Violences conjugales : "Fuir dans une extrême précarité, c’est très dur", témoigne une femme qui a quitté son domicile avec ses deux enfants
En 2019, après cinq années de coups et d'injures, Sandra* fuit son domicile avec ses deux enfants. Elle trouve un hôtel en urgence grâce au 115, mais elle n'a même pas de quoi payer un ticket de RER pour s'y rendre. "Je prenais les transports sans payer, avoue-t-elle. C’était très difficile et risqué, mais je le faisais quand même pour pouvoir dormir. Je n’avais rien, pas d’argent pour nourrir les enfants. S’il y avait un enfant avec un gâteau, je le cachais à mon fils pour qu’il puisse pas le voir parce que je ne pouvais pas lui acheter".
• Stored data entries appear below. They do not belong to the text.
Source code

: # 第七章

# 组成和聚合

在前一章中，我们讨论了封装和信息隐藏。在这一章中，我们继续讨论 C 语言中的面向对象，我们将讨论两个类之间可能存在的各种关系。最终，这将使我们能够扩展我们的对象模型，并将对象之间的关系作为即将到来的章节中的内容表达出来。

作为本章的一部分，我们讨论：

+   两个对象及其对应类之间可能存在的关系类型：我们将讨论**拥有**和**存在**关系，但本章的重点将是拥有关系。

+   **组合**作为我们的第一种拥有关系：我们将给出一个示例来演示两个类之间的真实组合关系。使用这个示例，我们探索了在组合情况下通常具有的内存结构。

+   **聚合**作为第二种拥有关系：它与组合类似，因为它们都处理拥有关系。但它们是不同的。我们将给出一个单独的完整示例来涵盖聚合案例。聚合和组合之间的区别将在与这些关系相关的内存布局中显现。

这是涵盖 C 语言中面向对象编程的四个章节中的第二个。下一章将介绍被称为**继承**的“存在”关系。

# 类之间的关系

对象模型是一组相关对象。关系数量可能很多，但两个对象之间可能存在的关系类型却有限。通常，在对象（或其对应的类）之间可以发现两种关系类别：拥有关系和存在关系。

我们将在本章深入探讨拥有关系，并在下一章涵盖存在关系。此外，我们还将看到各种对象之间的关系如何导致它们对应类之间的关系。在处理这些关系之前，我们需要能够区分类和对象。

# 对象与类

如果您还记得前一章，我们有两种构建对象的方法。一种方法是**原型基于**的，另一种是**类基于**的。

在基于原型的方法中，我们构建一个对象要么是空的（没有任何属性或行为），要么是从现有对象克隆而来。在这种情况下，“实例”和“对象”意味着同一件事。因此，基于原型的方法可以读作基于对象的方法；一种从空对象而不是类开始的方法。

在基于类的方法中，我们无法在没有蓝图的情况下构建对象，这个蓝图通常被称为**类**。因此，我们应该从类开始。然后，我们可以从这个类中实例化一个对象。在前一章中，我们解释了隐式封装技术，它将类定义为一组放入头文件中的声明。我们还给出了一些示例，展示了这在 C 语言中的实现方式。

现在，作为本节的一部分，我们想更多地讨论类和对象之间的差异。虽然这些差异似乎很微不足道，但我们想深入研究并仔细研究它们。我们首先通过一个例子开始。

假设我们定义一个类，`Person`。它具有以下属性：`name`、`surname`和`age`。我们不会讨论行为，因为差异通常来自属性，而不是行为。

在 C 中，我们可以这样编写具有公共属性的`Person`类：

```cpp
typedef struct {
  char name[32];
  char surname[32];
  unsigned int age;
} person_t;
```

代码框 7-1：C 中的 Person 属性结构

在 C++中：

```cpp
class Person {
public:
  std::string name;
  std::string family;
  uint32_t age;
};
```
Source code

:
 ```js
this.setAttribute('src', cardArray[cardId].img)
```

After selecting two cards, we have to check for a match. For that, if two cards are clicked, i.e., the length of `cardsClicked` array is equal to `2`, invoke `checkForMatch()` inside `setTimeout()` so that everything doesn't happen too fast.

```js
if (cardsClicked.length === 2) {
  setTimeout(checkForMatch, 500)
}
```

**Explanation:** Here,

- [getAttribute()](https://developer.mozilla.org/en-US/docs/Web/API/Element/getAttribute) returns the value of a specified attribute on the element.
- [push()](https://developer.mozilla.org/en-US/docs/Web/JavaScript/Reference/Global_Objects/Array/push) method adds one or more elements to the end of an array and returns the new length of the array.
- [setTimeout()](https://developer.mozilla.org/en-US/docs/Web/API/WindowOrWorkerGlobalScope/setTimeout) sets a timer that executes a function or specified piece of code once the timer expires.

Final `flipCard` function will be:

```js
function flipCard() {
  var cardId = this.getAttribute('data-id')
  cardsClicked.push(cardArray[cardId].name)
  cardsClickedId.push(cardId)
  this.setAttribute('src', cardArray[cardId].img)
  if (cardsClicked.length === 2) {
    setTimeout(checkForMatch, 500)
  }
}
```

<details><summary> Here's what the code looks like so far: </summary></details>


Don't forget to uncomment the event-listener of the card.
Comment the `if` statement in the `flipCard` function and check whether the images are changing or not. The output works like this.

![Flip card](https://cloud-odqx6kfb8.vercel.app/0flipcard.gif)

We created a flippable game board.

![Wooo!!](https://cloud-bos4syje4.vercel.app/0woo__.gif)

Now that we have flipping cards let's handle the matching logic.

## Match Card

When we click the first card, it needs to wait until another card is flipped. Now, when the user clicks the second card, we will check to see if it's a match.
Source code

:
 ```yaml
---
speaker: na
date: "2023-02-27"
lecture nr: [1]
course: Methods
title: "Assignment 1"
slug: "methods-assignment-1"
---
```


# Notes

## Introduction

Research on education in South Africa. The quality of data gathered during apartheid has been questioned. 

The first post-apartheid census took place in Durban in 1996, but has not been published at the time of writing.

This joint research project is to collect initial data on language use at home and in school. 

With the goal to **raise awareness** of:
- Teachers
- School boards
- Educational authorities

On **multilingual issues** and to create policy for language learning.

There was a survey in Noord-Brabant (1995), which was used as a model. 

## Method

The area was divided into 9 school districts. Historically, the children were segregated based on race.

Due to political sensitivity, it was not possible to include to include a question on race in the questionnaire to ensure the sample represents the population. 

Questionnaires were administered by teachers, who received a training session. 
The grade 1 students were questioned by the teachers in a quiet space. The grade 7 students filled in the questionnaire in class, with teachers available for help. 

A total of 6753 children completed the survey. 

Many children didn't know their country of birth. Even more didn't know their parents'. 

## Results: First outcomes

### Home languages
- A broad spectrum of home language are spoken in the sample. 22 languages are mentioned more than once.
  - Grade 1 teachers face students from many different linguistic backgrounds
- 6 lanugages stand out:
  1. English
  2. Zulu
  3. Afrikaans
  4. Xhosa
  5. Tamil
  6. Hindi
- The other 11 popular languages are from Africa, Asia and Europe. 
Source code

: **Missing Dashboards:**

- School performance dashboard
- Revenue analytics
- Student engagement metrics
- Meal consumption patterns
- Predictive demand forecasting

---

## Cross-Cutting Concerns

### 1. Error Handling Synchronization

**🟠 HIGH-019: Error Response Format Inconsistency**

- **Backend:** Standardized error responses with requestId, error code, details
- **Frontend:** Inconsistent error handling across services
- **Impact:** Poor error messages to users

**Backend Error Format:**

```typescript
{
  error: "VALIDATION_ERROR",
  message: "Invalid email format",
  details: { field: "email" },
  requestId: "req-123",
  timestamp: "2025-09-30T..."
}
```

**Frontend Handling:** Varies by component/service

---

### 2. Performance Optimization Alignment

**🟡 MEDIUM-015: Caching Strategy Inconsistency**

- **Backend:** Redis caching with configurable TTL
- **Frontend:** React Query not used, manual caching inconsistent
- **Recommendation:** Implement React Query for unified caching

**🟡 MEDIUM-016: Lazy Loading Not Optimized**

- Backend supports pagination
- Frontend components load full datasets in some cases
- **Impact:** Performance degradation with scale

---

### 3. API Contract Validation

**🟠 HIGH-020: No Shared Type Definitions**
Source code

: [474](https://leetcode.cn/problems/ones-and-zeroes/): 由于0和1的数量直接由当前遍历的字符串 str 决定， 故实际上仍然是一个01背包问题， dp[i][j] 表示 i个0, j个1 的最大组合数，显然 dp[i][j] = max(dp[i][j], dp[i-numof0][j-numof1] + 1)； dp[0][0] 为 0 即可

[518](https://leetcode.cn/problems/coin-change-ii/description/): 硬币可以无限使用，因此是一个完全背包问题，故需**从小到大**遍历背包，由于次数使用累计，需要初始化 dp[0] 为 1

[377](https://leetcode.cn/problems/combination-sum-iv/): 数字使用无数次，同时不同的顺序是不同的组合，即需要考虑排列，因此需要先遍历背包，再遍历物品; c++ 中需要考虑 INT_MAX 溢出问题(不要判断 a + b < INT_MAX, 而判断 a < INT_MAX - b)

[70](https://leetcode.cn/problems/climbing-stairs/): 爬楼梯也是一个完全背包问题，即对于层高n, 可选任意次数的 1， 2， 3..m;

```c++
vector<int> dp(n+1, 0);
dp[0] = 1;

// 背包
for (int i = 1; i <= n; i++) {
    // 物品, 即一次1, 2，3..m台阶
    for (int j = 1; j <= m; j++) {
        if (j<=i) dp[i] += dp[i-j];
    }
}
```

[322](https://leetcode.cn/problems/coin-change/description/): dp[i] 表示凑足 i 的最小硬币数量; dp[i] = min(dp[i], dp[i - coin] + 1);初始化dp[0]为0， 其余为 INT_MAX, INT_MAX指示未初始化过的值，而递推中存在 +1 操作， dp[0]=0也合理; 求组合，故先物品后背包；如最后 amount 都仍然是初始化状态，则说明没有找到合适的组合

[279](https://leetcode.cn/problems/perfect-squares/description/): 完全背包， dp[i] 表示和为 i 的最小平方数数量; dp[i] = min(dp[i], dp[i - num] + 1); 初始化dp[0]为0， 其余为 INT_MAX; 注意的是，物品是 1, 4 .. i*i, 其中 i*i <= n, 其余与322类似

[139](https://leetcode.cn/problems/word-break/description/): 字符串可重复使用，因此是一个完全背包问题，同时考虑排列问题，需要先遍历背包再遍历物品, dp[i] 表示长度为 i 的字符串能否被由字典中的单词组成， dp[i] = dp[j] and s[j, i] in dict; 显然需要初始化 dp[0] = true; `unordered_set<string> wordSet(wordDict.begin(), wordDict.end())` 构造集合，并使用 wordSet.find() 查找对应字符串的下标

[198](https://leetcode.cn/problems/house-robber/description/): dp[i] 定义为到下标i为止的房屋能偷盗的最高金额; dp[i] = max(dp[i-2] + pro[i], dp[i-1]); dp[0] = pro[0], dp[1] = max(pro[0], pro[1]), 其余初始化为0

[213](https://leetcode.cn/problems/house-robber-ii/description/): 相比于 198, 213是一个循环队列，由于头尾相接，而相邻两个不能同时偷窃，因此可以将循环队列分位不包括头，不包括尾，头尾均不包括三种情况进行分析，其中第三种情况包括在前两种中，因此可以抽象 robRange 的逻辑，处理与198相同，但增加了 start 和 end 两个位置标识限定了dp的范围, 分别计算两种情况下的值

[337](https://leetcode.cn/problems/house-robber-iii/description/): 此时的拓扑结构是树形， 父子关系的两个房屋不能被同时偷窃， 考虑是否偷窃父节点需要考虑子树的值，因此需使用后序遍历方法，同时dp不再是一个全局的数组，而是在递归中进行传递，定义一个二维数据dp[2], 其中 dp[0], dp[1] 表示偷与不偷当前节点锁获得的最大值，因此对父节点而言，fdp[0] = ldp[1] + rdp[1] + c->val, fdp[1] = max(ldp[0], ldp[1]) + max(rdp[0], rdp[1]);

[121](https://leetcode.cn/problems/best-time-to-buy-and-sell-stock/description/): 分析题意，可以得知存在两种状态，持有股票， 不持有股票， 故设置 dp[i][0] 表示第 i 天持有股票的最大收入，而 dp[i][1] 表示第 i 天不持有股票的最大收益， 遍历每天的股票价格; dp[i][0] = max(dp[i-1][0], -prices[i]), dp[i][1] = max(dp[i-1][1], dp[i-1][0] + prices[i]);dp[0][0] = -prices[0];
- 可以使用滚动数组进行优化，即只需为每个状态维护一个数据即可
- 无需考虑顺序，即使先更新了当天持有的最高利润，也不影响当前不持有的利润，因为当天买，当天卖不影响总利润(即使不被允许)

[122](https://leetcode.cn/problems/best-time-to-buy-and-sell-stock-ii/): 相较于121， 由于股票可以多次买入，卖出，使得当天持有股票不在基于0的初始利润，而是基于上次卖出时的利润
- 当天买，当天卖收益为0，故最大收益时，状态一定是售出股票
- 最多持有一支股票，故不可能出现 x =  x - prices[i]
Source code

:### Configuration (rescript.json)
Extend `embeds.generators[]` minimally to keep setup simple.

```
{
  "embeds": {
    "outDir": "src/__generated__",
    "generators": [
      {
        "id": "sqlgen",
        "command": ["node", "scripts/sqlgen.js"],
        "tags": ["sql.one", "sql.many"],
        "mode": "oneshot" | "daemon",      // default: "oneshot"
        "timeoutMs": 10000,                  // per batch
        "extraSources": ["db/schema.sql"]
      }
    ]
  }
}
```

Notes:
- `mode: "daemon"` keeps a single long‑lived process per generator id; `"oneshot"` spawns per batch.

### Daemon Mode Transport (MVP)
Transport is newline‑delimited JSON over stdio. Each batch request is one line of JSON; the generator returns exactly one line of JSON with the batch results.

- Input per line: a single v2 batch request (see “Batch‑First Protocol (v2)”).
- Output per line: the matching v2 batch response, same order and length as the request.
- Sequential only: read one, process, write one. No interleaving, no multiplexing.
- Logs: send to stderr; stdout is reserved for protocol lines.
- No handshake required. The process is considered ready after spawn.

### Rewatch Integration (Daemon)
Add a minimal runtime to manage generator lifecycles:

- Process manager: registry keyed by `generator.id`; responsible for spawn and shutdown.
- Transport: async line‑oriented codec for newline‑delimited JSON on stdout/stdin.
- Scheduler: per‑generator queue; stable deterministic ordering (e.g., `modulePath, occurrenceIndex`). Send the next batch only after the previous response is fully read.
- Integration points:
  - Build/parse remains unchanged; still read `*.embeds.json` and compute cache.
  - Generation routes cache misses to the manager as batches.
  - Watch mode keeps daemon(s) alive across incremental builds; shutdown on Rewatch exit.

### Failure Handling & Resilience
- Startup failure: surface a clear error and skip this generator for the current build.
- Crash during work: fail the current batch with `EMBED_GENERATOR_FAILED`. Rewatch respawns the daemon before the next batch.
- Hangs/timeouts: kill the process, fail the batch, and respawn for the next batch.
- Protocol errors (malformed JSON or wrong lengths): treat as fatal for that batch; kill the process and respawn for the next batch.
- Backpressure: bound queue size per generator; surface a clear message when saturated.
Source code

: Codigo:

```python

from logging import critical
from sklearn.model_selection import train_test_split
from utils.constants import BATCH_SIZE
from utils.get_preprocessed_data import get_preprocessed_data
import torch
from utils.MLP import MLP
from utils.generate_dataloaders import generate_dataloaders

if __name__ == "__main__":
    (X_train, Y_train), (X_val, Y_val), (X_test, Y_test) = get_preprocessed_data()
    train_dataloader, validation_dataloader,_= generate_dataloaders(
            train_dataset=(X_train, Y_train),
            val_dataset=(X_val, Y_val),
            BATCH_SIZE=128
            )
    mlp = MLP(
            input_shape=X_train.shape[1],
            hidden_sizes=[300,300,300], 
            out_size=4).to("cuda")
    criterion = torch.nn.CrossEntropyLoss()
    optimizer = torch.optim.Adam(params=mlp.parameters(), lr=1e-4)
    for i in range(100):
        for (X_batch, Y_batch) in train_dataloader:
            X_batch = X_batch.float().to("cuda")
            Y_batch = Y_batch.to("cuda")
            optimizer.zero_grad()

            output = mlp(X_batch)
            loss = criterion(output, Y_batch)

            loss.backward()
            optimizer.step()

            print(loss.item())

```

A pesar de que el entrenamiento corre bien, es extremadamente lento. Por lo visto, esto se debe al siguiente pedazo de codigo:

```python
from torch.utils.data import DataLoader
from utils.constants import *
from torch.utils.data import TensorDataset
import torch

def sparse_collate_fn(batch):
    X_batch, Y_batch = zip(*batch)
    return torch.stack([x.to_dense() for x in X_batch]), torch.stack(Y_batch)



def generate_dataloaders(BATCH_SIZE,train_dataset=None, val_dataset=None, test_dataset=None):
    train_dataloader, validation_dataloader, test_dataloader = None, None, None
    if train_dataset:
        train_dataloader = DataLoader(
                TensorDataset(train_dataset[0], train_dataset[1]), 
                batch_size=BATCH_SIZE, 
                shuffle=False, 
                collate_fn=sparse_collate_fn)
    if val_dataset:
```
Sans aucune ressource, il faudra que Sandra patiente quatre mois pour toucher le RSA et soit logée par une association."Fuir dans une extrême précarité, c’est très dur. Il y a des femmes qui n’osent pas le faire, qui sont dans mon cas, qui ne travaillent pas, qui n’ont aucun revenu. Elles sont obligées d’encaisser les coups", raconte-t-elle.
Gérer les besoins immédiats après le départ, c'est l'objectif de l'aide universelle d'urgence, qui est officiellement mise en place le 1er décembre 2023. "On est sollicité pour verser cette aide dans un délai de trois à cinq jours donc très rapidement, explique Nicolas Grivel, le directeur de la Caisse nationale des allocations familiales.
"Les victimes peuvent se rendre à la Caf, téléphoner, effectuer une démarche en ligne…"
Nicolas Grivelle, le directeur de la Cafà franceinfo
"Ça va d’une aide minimale à 240 euros à peu près à une aide qui peut aller jusqu’à 1 300 euros pour les femmes seules avec au moins trois enfants et très peu de revenus", précise Nicolas Grivelle. L'aide est versée directement sur le compte de la victime, d'un de ses proches, ou d'une association qui l'accompagne.
Seule une femme sur quatre porte plainte
Pour la demander, il faut avoir déposé plainte il y a moins de 12 mois, d'ordonnance de protection ou par un signalement adressé au procureur de la République. "Une femme sur quatre va finalement porter plainte", relate Françoise Brié, directrice générale de la Fédération nationale solidarité femmes, qui s'appuie sur des statistiques de 2021. Elle appelle à élargir le dispositif : "Pouvoir obtenir cette aide universelle d’urgence à travers une attestation d’une association spécialisée. Pour nous, il est aussi important d’inclure un certain nombre de femmes en situation administrative complexe du fait du conjoint violent. On espère que c’est une première étape et que ça va être suivi d’améliorations".
Pour les précaires cette aide cette aide sera non remboursable, pour celles qui le sont moins, il s'agira d'un prêt que le conjoint devra rembourser s'il est condamné par la justice. En 2022, près de 244 300 personnes ont été victimes de violences conjugales, soit 15% de plus que l'année précédente, selon les services de sécurité. Cette même année, 118 femmes ont été tuées par leur conjoint, selon le ministère de l'Intérieur.